Learning to deal with positive attention. WHAT?! Yeah. It is messed up how, while being so big, I wanted to be small and not have the negative looks and words whispered, how I longed to be looked at in a "good looking girl" way. Silly, how once the compliments start coming in and the attention is felt, after a while it can trigger nasty feelings not just for you but from others around you. For example, I have a family member who has been skinny all her life. At christmas she seemed disgusted at how small I had gotten. I tried on a pair of $400 jeans she had. As I looked at them, I said to her that I doubt they'd fit. As I was putting them on, she told me how she had gained weight the past several months. I saw her face drop and heard her cry how fat she was because *I* could fit into them, just as the jeans slid on. She tried to catch herself, but I saw it, heard it. She seemed genuinely disgusted that I was smaller than her because she had always been the small one in the family. The tall, long-legged blonde. She NEVER had to endure the fat comments from family members that myself and another went through. She then drilled me about what I was doing, what was I eating, how much and when, and declared she would be having the sleeve done because she was "so fat". The whole thing was so stupid. She is likely a size 12 and very tall, there is no way in hell that any reputable doctor would do the sleeve for her. She grills me every time I see her. So as you can see, I felt, and some times, still feel as though I'm being scrutinized and watched. I have really started to hate how people were noticing how much weight I had lost several months ago because it felt like my weight was back on the examining table for all to view, yet again, even if it is complements and positive attention. The negativity is also unique to deal with and will come from where you may not expect it to. I've had to learn how to accept honest compliments and attention. Not easy, at least, I didn't expect it to feel as negative as it did at times. I've had to learn to brush off the negativity (jealousy). While physically my journey seems to be at an end, it is very apparent that the emotional journey is going to be a long-haul-mount-kilimanjaro kinda deal. That's all I can think of right now, which likely means these are the things that have made the biggest impact on me.
Which brings me to a close on this long-ass post.
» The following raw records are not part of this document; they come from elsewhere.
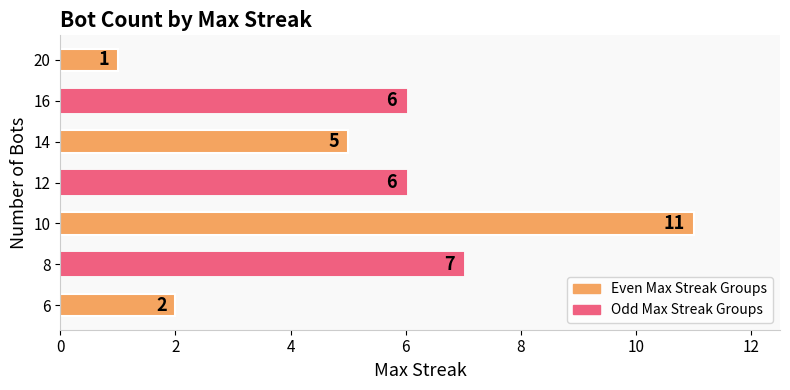

Reading top to bottom, extract all data points from this chart.

1	6	5	6	11	7	2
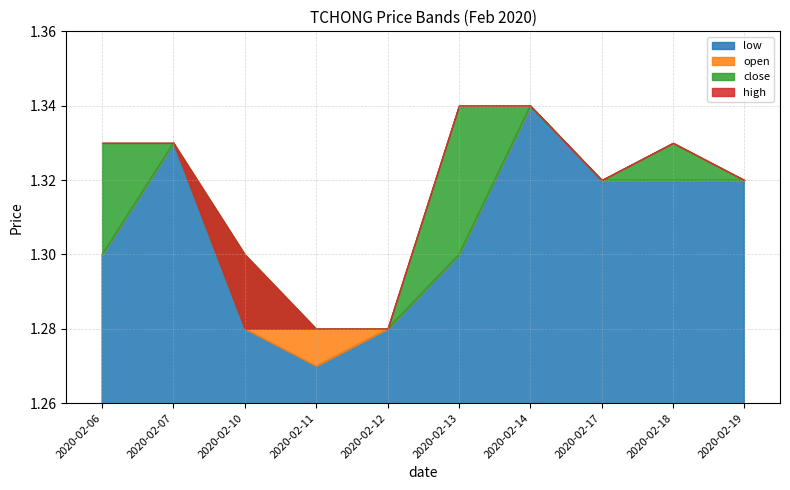

Which series has the largest range (max minus min)?

low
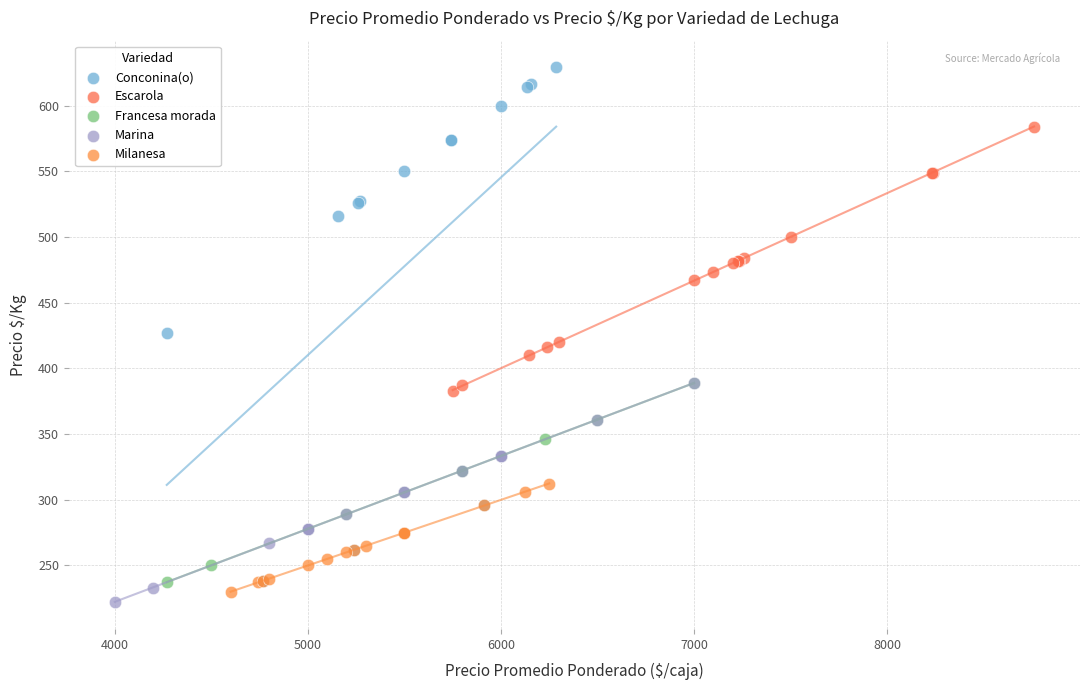

Which series contains the highest Y value?

Conconina(o)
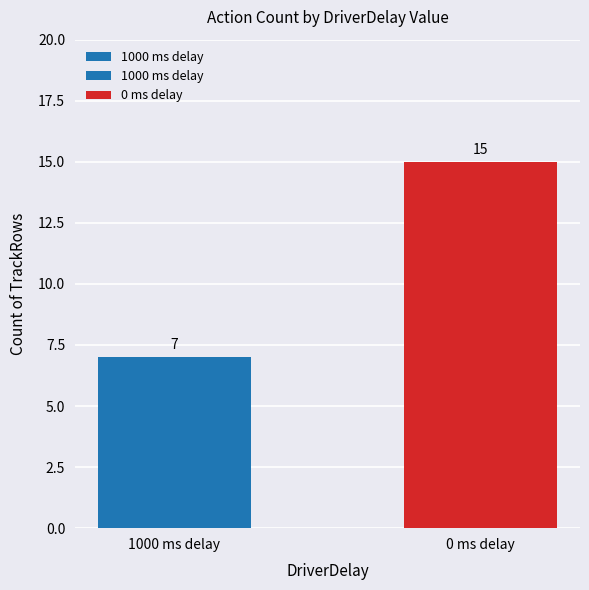

Reading right to left, what are all the values shown in this chart?

15	7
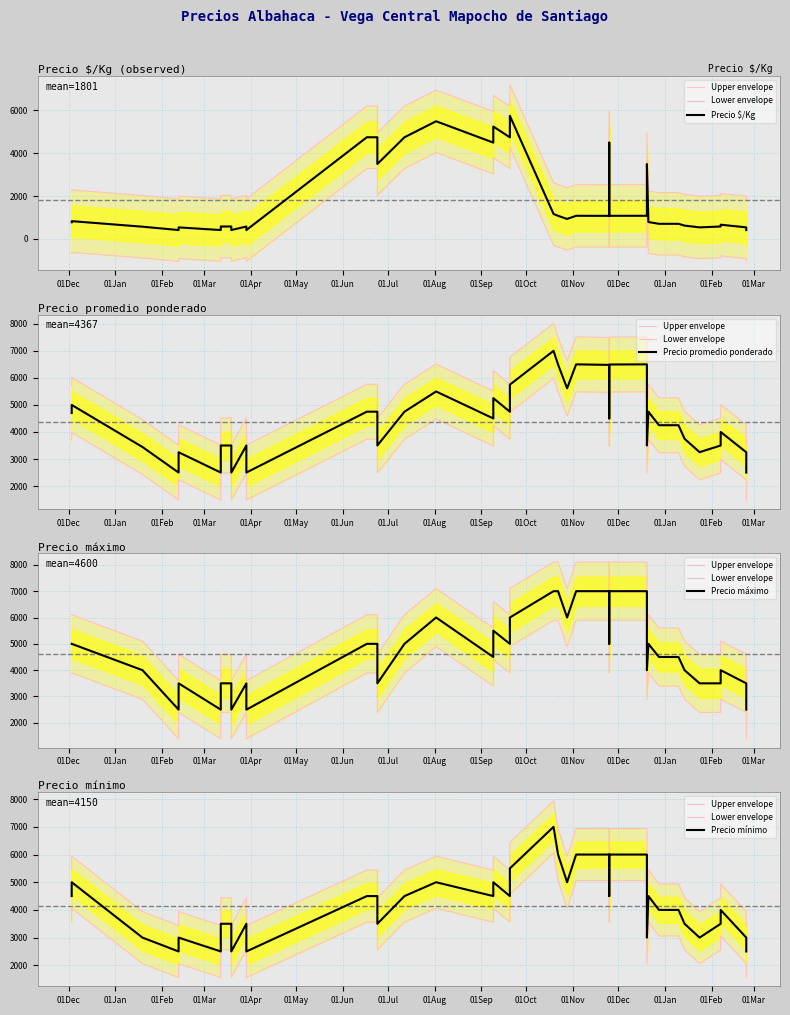

Does the chart display data point markers on the line(s)?

No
I will continue to post the rest of this year to see if there any long-term issues with the sleeve and/or reconstructive surgery since there seems to be little to no information out there, especially with the sleeve surgery. I remember when I was looking for long-term sleeve info, it just wasn't out there, so I'll continue on the rest of the year. I will try to post on a more regular basis, with pictures, everybody likes the pictures. 2013 will likely be the last year with postings. I may feel like I'm ready to leave this part of life behind me, not forget, but move forward into my future instead of living in the past.
So glad to "see" you here again! Thank you for your always real and informative posts. Missed you!